Consumer credit as a percent of disposable income is at an all-time high. What could the policies of John Taylor and Jerome Powell mean for consumers?

Americans have been tapping into credit at levels we’ve never seen before. Some of the faster growing types of credit, like credit cards and student loans, float with interest rates. This means that more Federal Reserve rate hikes could make it harder for households to pay off debt. However, we might not see a wave of defaults that we’d expect in these circumstances.

That’s according to Wells Fargo’s Chief Economist John Sivlia and analyst Harry Pershing. In a weekly interest rate research note released on October 25th (link here), Silvia and Pershing note that consumer credit is at an all-time high compared to disposable income. That would normally bring about fears of a coming crisis, as a wave of defaults could push the U.S. economy right back into recession.

However, the authors argue that the Fed will raise interest rates slower than incomes will rise. That would mean consumers would pay more on debt, but it would be less of a burden compared to incomes.

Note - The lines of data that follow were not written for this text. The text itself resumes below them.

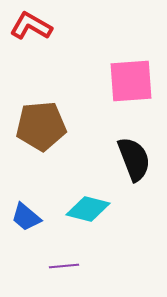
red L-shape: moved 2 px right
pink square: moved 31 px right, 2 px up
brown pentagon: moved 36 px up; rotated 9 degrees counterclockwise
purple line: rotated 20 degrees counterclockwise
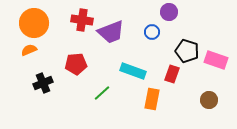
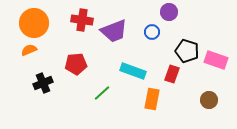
purple trapezoid: moved 3 px right, 1 px up
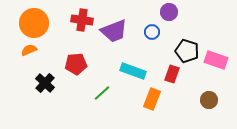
black cross: moved 2 px right; rotated 24 degrees counterclockwise
orange rectangle: rotated 10 degrees clockwise
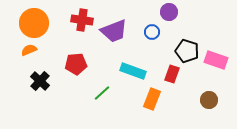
black cross: moved 5 px left, 2 px up
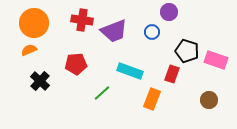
cyan rectangle: moved 3 px left
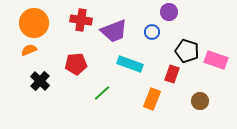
red cross: moved 1 px left
cyan rectangle: moved 7 px up
brown circle: moved 9 px left, 1 px down
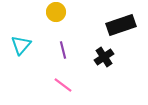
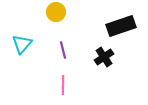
black rectangle: moved 1 px down
cyan triangle: moved 1 px right, 1 px up
pink line: rotated 54 degrees clockwise
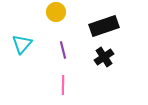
black rectangle: moved 17 px left
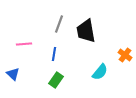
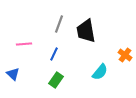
blue line: rotated 16 degrees clockwise
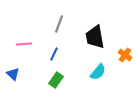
black trapezoid: moved 9 px right, 6 px down
cyan semicircle: moved 2 px left
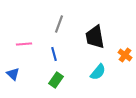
blue line: rotated 40 degrees counterclockwise
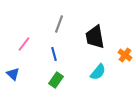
pink line: rotated 49 degrees counterclockwise
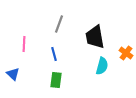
pink line: rotated 35 degrees counterclockwise
orange cross: moved 1 px right, 2 px up
cyan semicircle: moved 4 px right, 6 px up; rotated 24 degrees counterclockwise
green rectangle: rotated 28 degrees counterclockwise
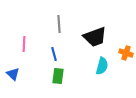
gray line: rotated 24 degrees counterclockwise
black trapezoid: rotated 100 degrees counterclockwise
orange cross: rotated 16 degrees counterclockwise
green rectangle: moved 2 px right, 4 px up
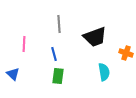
cyan semicircle: moved 2 px right, 6 px down; rotated 24 degrees counterclockwise
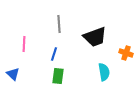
blue line: rotated 32 degrees clockwise
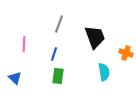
gray line: rotated 24 degrees clockwise
black trapezoid: rotated 90 degrees counterclockwise
blue triangle: moved 2 px right, 4 px down
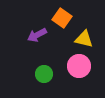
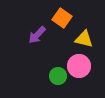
purple arrow: rotated 18 degrees counterclockwise
green circle: moved 14 px right, 2 px down
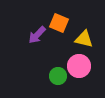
orange square: moved 3 px left, 5 px down; rotated 12 degrees counterclockwise
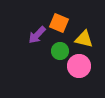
green circle: moved 2 px right, 25 px up
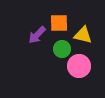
orange square: rotated 24 degrees counterclockwise
yellow triangle: moved 1 px left, 4 px up
green circle: moved 2 px right, 2 px up
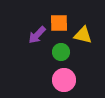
green circle: moved 1 px left, 3 px down
pink circle: moved 15 px left, 14 px down
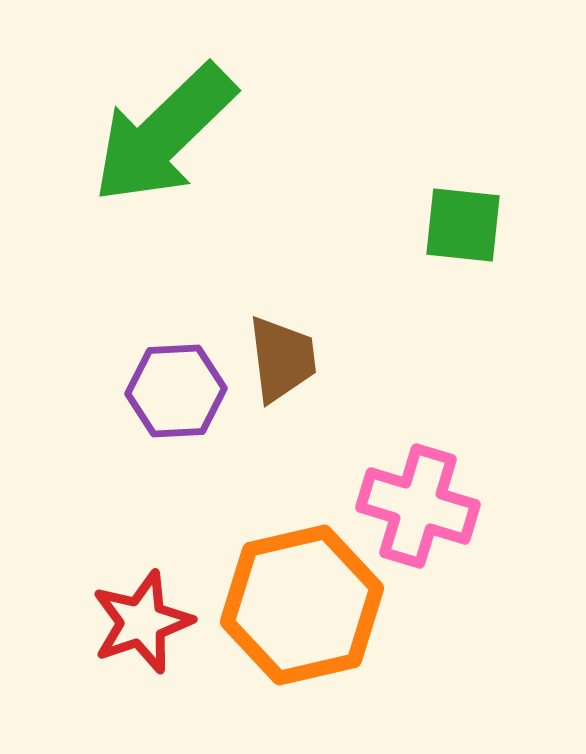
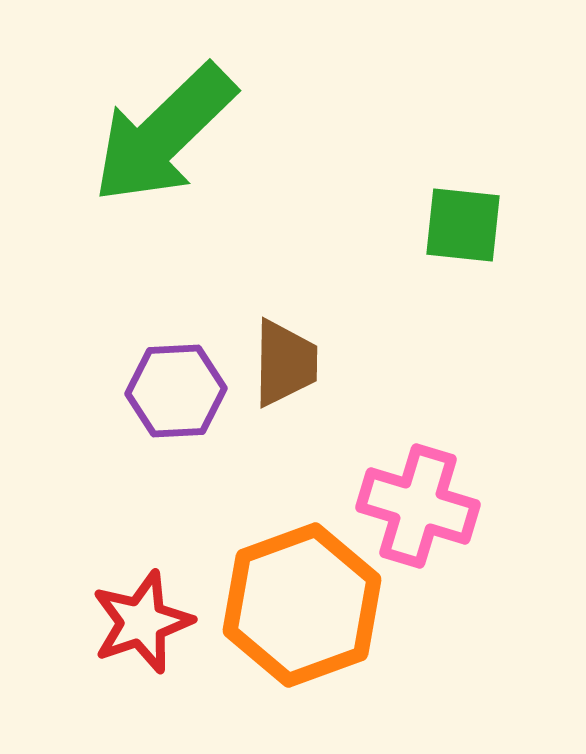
brown trapezoid: moved 3 px right, 4 px down; rotated 8 degrees clockwise
orange hexagon: rotated 7 degrees counterclockwise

Household debt delinquencies have mostly been falling since the Financial Crisis of 2008-09. Even though consumers are taking on more debt as a percent of income, they are still paying it down and not defaulting. Steady economic growth and a continuously improving labor market are certainly making consumers feel better about their debt burdens. The only way we’d see a spike in defaults is if rates rise much faster than expected.

What does this mean for the Federal Reserve Chair race?

Jerome Powell and John Taylor are the front-runners at this point. Powell would represent a continuation of current Fed policy, while Taylor is a bit more of a wild card.

Taylor’s famous Taylor Rule formulates the proper level of Fed base interest rates. It currently stands at about 3.0 percent. This is sharply higher than the current level of 1.25 percent. A move this big would be a huge shock to consumers holding floating rate debt.

Not everyone is convinced a Taylor Fed would raise interest rates this much, though. Taylor recently argued that the economy could withstand a 3 percent growth rate without too much inflation (specifically, if tax cuts lead to GDP growth). That would be a reason to leave rates lower.

Yellen, on the other hand, thinks inflation will tick upward if a massive tax package is passed. She would likely opt to raise rates in this scenario. Countering prevailing opinion, rates could be higher in a Yellen/Powell Fed than a Taylor Fed.

Consumers have benefited from a steady and predictable economy over the past decade. A massive shift in monetary policy could be the trigger that upends this consumer confidence, which makes this Fed horse race so intriguing.